Só então a Fêmea percebe a aproximação do Macho. Assustada e indefesa, entre desconfianças e certa curiosidade ela se encolhe. Abraça suas pernas com seus braços delicados e envolve seus dedos uns através dos outros, na frente das canelas, agachada, apertando os ombros, como quem se fecha na defensiva.
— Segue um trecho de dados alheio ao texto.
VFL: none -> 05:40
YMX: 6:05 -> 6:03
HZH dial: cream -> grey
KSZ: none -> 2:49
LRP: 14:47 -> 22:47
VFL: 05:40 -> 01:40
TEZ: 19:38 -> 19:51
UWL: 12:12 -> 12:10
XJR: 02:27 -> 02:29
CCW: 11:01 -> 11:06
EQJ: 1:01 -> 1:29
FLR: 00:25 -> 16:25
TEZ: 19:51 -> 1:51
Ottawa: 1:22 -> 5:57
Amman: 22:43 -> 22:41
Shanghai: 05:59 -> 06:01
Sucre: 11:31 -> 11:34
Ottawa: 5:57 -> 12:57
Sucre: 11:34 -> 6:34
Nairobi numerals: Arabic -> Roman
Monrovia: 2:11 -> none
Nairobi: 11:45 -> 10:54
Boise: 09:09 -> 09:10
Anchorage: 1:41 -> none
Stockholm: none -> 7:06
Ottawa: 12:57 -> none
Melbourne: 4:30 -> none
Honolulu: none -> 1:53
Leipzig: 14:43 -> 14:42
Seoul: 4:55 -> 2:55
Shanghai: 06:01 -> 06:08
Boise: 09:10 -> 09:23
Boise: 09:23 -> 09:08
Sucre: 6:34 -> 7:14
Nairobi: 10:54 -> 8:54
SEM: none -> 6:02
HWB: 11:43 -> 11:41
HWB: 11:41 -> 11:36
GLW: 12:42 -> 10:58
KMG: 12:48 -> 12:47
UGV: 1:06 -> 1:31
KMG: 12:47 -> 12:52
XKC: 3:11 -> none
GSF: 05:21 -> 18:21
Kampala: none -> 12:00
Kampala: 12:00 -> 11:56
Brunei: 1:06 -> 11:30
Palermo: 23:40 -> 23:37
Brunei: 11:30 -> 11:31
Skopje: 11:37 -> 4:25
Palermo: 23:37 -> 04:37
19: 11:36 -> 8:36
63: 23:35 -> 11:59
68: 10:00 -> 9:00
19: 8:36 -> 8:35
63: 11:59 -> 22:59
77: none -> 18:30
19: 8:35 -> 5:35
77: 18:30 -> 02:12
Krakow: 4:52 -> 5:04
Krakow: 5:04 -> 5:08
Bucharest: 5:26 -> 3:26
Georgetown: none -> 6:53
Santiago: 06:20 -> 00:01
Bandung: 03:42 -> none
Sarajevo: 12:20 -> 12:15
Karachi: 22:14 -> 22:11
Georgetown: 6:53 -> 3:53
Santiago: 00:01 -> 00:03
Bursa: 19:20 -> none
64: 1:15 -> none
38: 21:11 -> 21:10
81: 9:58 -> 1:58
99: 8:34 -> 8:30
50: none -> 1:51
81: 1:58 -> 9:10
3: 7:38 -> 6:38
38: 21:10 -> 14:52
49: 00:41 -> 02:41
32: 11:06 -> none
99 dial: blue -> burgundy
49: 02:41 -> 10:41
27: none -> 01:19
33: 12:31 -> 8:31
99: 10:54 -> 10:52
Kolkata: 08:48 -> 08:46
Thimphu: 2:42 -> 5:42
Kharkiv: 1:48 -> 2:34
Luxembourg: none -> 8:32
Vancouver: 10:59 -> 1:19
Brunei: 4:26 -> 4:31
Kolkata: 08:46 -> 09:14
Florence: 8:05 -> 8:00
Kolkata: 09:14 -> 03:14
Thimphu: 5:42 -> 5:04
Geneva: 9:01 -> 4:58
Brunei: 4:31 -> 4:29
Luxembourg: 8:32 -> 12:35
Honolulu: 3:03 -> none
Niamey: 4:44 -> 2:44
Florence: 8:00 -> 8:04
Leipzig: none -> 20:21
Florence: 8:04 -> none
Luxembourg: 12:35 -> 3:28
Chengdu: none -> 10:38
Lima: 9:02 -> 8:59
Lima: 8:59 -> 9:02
Depois levanta o olhar na direção do Macho, a espera de uma atitude abrupta, selvagem. Apesar do instinto latente, latindo, a semelhança, as delicadezas e os perfumes impregnando a paisagem fazem o Macho lembrar a experiência da flor colhida mais cedo.
A lembrança contém o impulso selvagem do Macho, e o Macho no lugar de avançar sobre a Fêmea retira do meio de sua cabeleira a Flor guardada. Ele estica a mão diante de seus olhos e então compara a flor com a Fêmea.
Absolutamente surpreendida, a Fêmea acaba por balbuciar, num misto de expectativa, curiosidade e instinto... um grunhido incontido, um sussurro irrefreado: - Dô Dor?! O Macho envolto nas mesmas sensações da Fêmea, tentando escutar, tentando entender, tenta repetir o que acaba de ouvir: - Flor? A Fêmea por sua vez escuta um pouco diferente: - Amor? Finalmente o Macho escuta e entende perfeitamente o que acaba de ouvir. E consegue repetir o que a Fêmea expressou: - Amor!
Ele entrega a Flor para a Fêmea. A Fêmea recebe a Flor. E Macho e Fêmea, pela primeira vez, fazem Amor. E assim surgiram as palavras Dor, Flor e Amor.
Assim surgiu a Poesia. Assim surgiu o amor. Estava inventada a FALA. E percebam. Como não poderia ser diferente. Foi a mulher, afinal, e não o homem, quem inventou a fala!